--- start Supplied records ---

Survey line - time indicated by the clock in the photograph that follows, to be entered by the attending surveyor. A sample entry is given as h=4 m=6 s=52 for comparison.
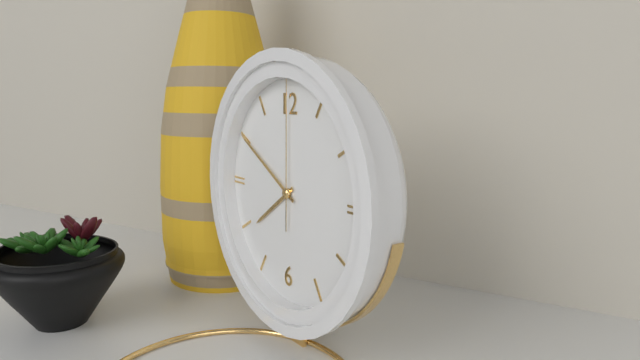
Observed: h=7 m=50 s=0
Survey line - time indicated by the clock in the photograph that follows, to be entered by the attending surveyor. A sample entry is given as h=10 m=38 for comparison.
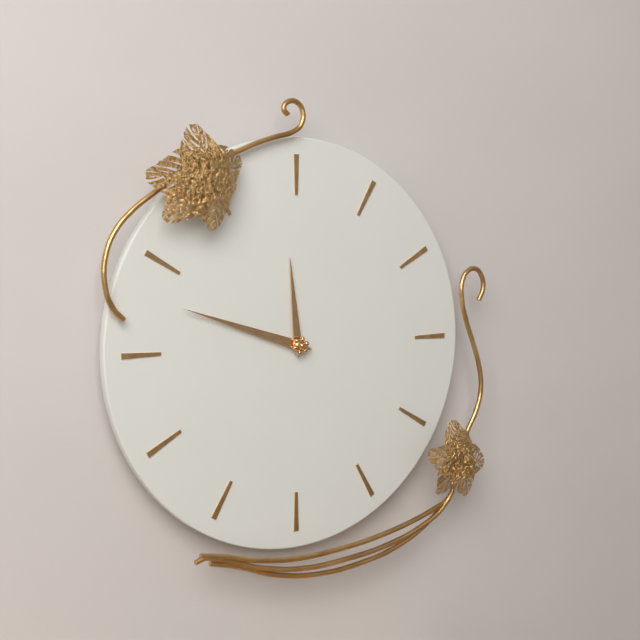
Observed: h=11 m=48
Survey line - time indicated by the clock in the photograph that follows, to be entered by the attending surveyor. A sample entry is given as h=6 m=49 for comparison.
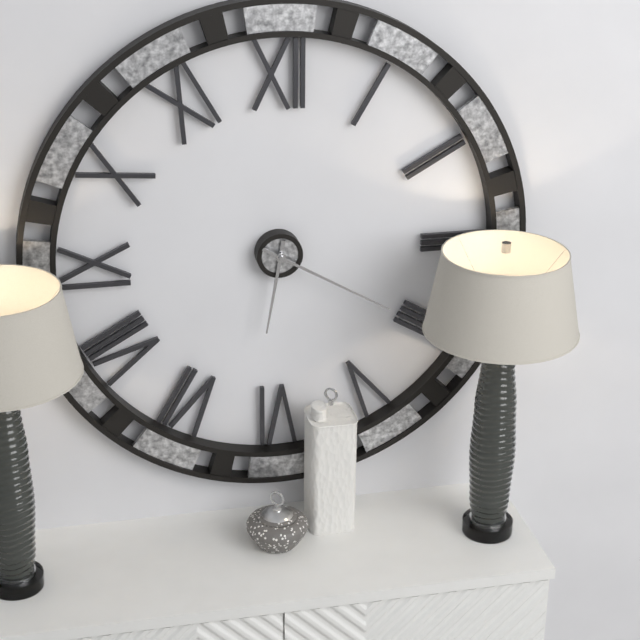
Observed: h=6 m=20
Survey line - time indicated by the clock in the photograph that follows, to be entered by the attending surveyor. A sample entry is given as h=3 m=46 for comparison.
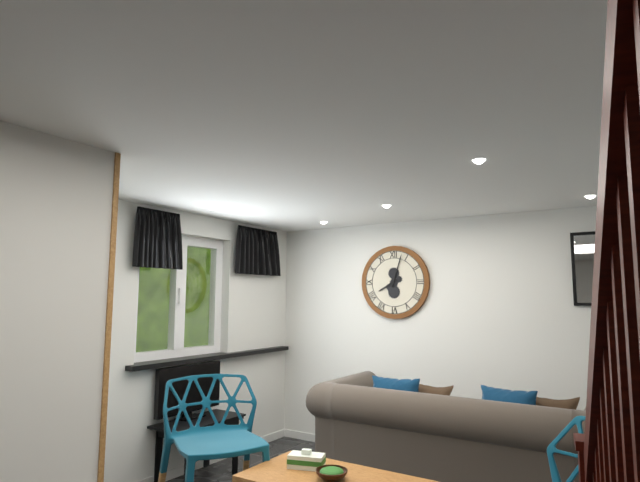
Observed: h=8 m=3
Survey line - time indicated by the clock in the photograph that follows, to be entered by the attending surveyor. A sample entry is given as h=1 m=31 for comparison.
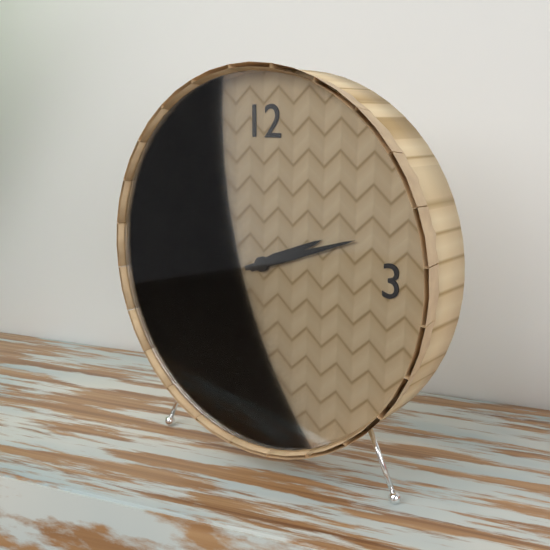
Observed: h=2 m=12
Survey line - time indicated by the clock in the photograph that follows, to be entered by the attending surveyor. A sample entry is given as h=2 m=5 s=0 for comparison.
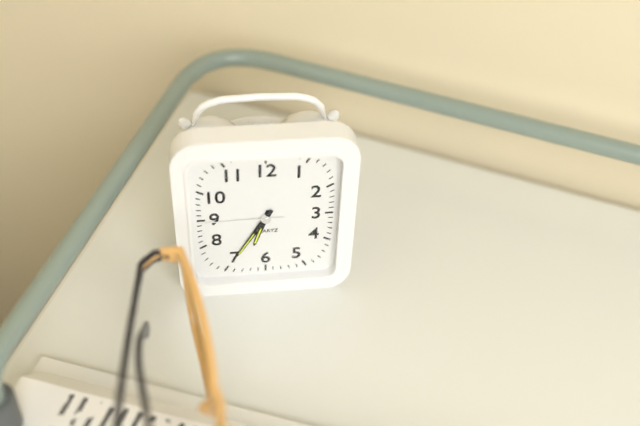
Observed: h=6 m=35 s=45
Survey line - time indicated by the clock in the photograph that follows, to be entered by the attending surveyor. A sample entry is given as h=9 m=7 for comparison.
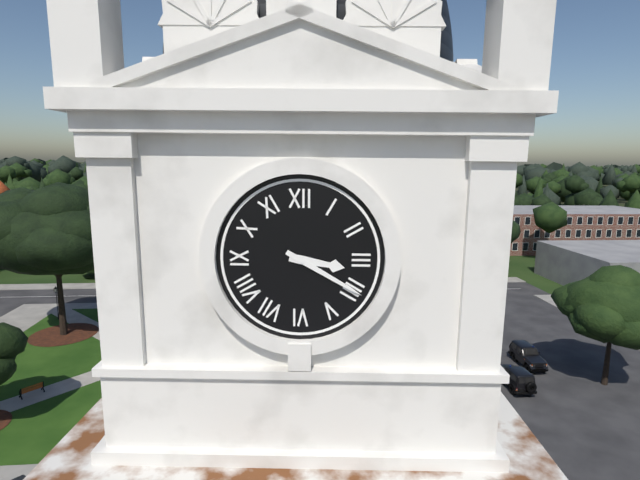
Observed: h=3 m=20
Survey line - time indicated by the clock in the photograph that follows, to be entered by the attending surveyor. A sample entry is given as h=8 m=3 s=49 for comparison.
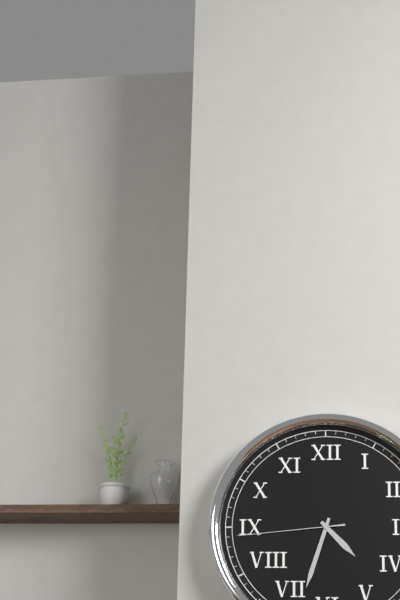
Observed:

--- end Supplied records ---

Goal of the exercise: Repeat all of the data above, swapping "attending surveyor" for "site inspector" wherever it occurs and leaving everything else unchanged. Leave out the pictures.

Correct output:
Survey line - time indicated by the clock in the photograph that follows, to be entered by the site inspector. A sample entry is given as h=4 m=6 s=52 for comparison.
Observed: h=7 m=50 s=0
Survey line - time indicated by the clock in the photograph that follows, to be entered by the site inspector. A sample entry is given as h=10 m=38 for comparison.
Observed: h=11 m=48
Survey line - time indicated by the clock in the photograph that follows, to be entered by the site inspector. A sample entry is given as h=6 m=49 for comparison.
Observed: h=6 m=20
Survey line - time indicated by the clock in the photograph that follows, to be entered by the site inspector. A sample entry is given as h=3 m=46 for comparison.
Observed: h=8 m=3
Survey line - time indicated by the clock in the photograph that follows, to be entered by the site inspector. A sample entry is given as h=1 m=31 for comparison.
Observed: h=2 m=12
Survey line - time indicated by the clock in the photograph that follows, to be entered by the site inspector. A sample entry is given as h=2 m=5 s=0 for comparison.
Observed: h=6 m=35 s=45
Survey line - time indicated by the clock in the photograph that follows, to be entered by the site inspector. A sample entry is given as h=9 m=7 for comparison.
Observed: h=3 m=20
Survey line - time indicated by the clock in the photograph that follows, to be entered by the site inspector. A sample entry is given as h=8 m=3 s=49 for comparison.
Observed:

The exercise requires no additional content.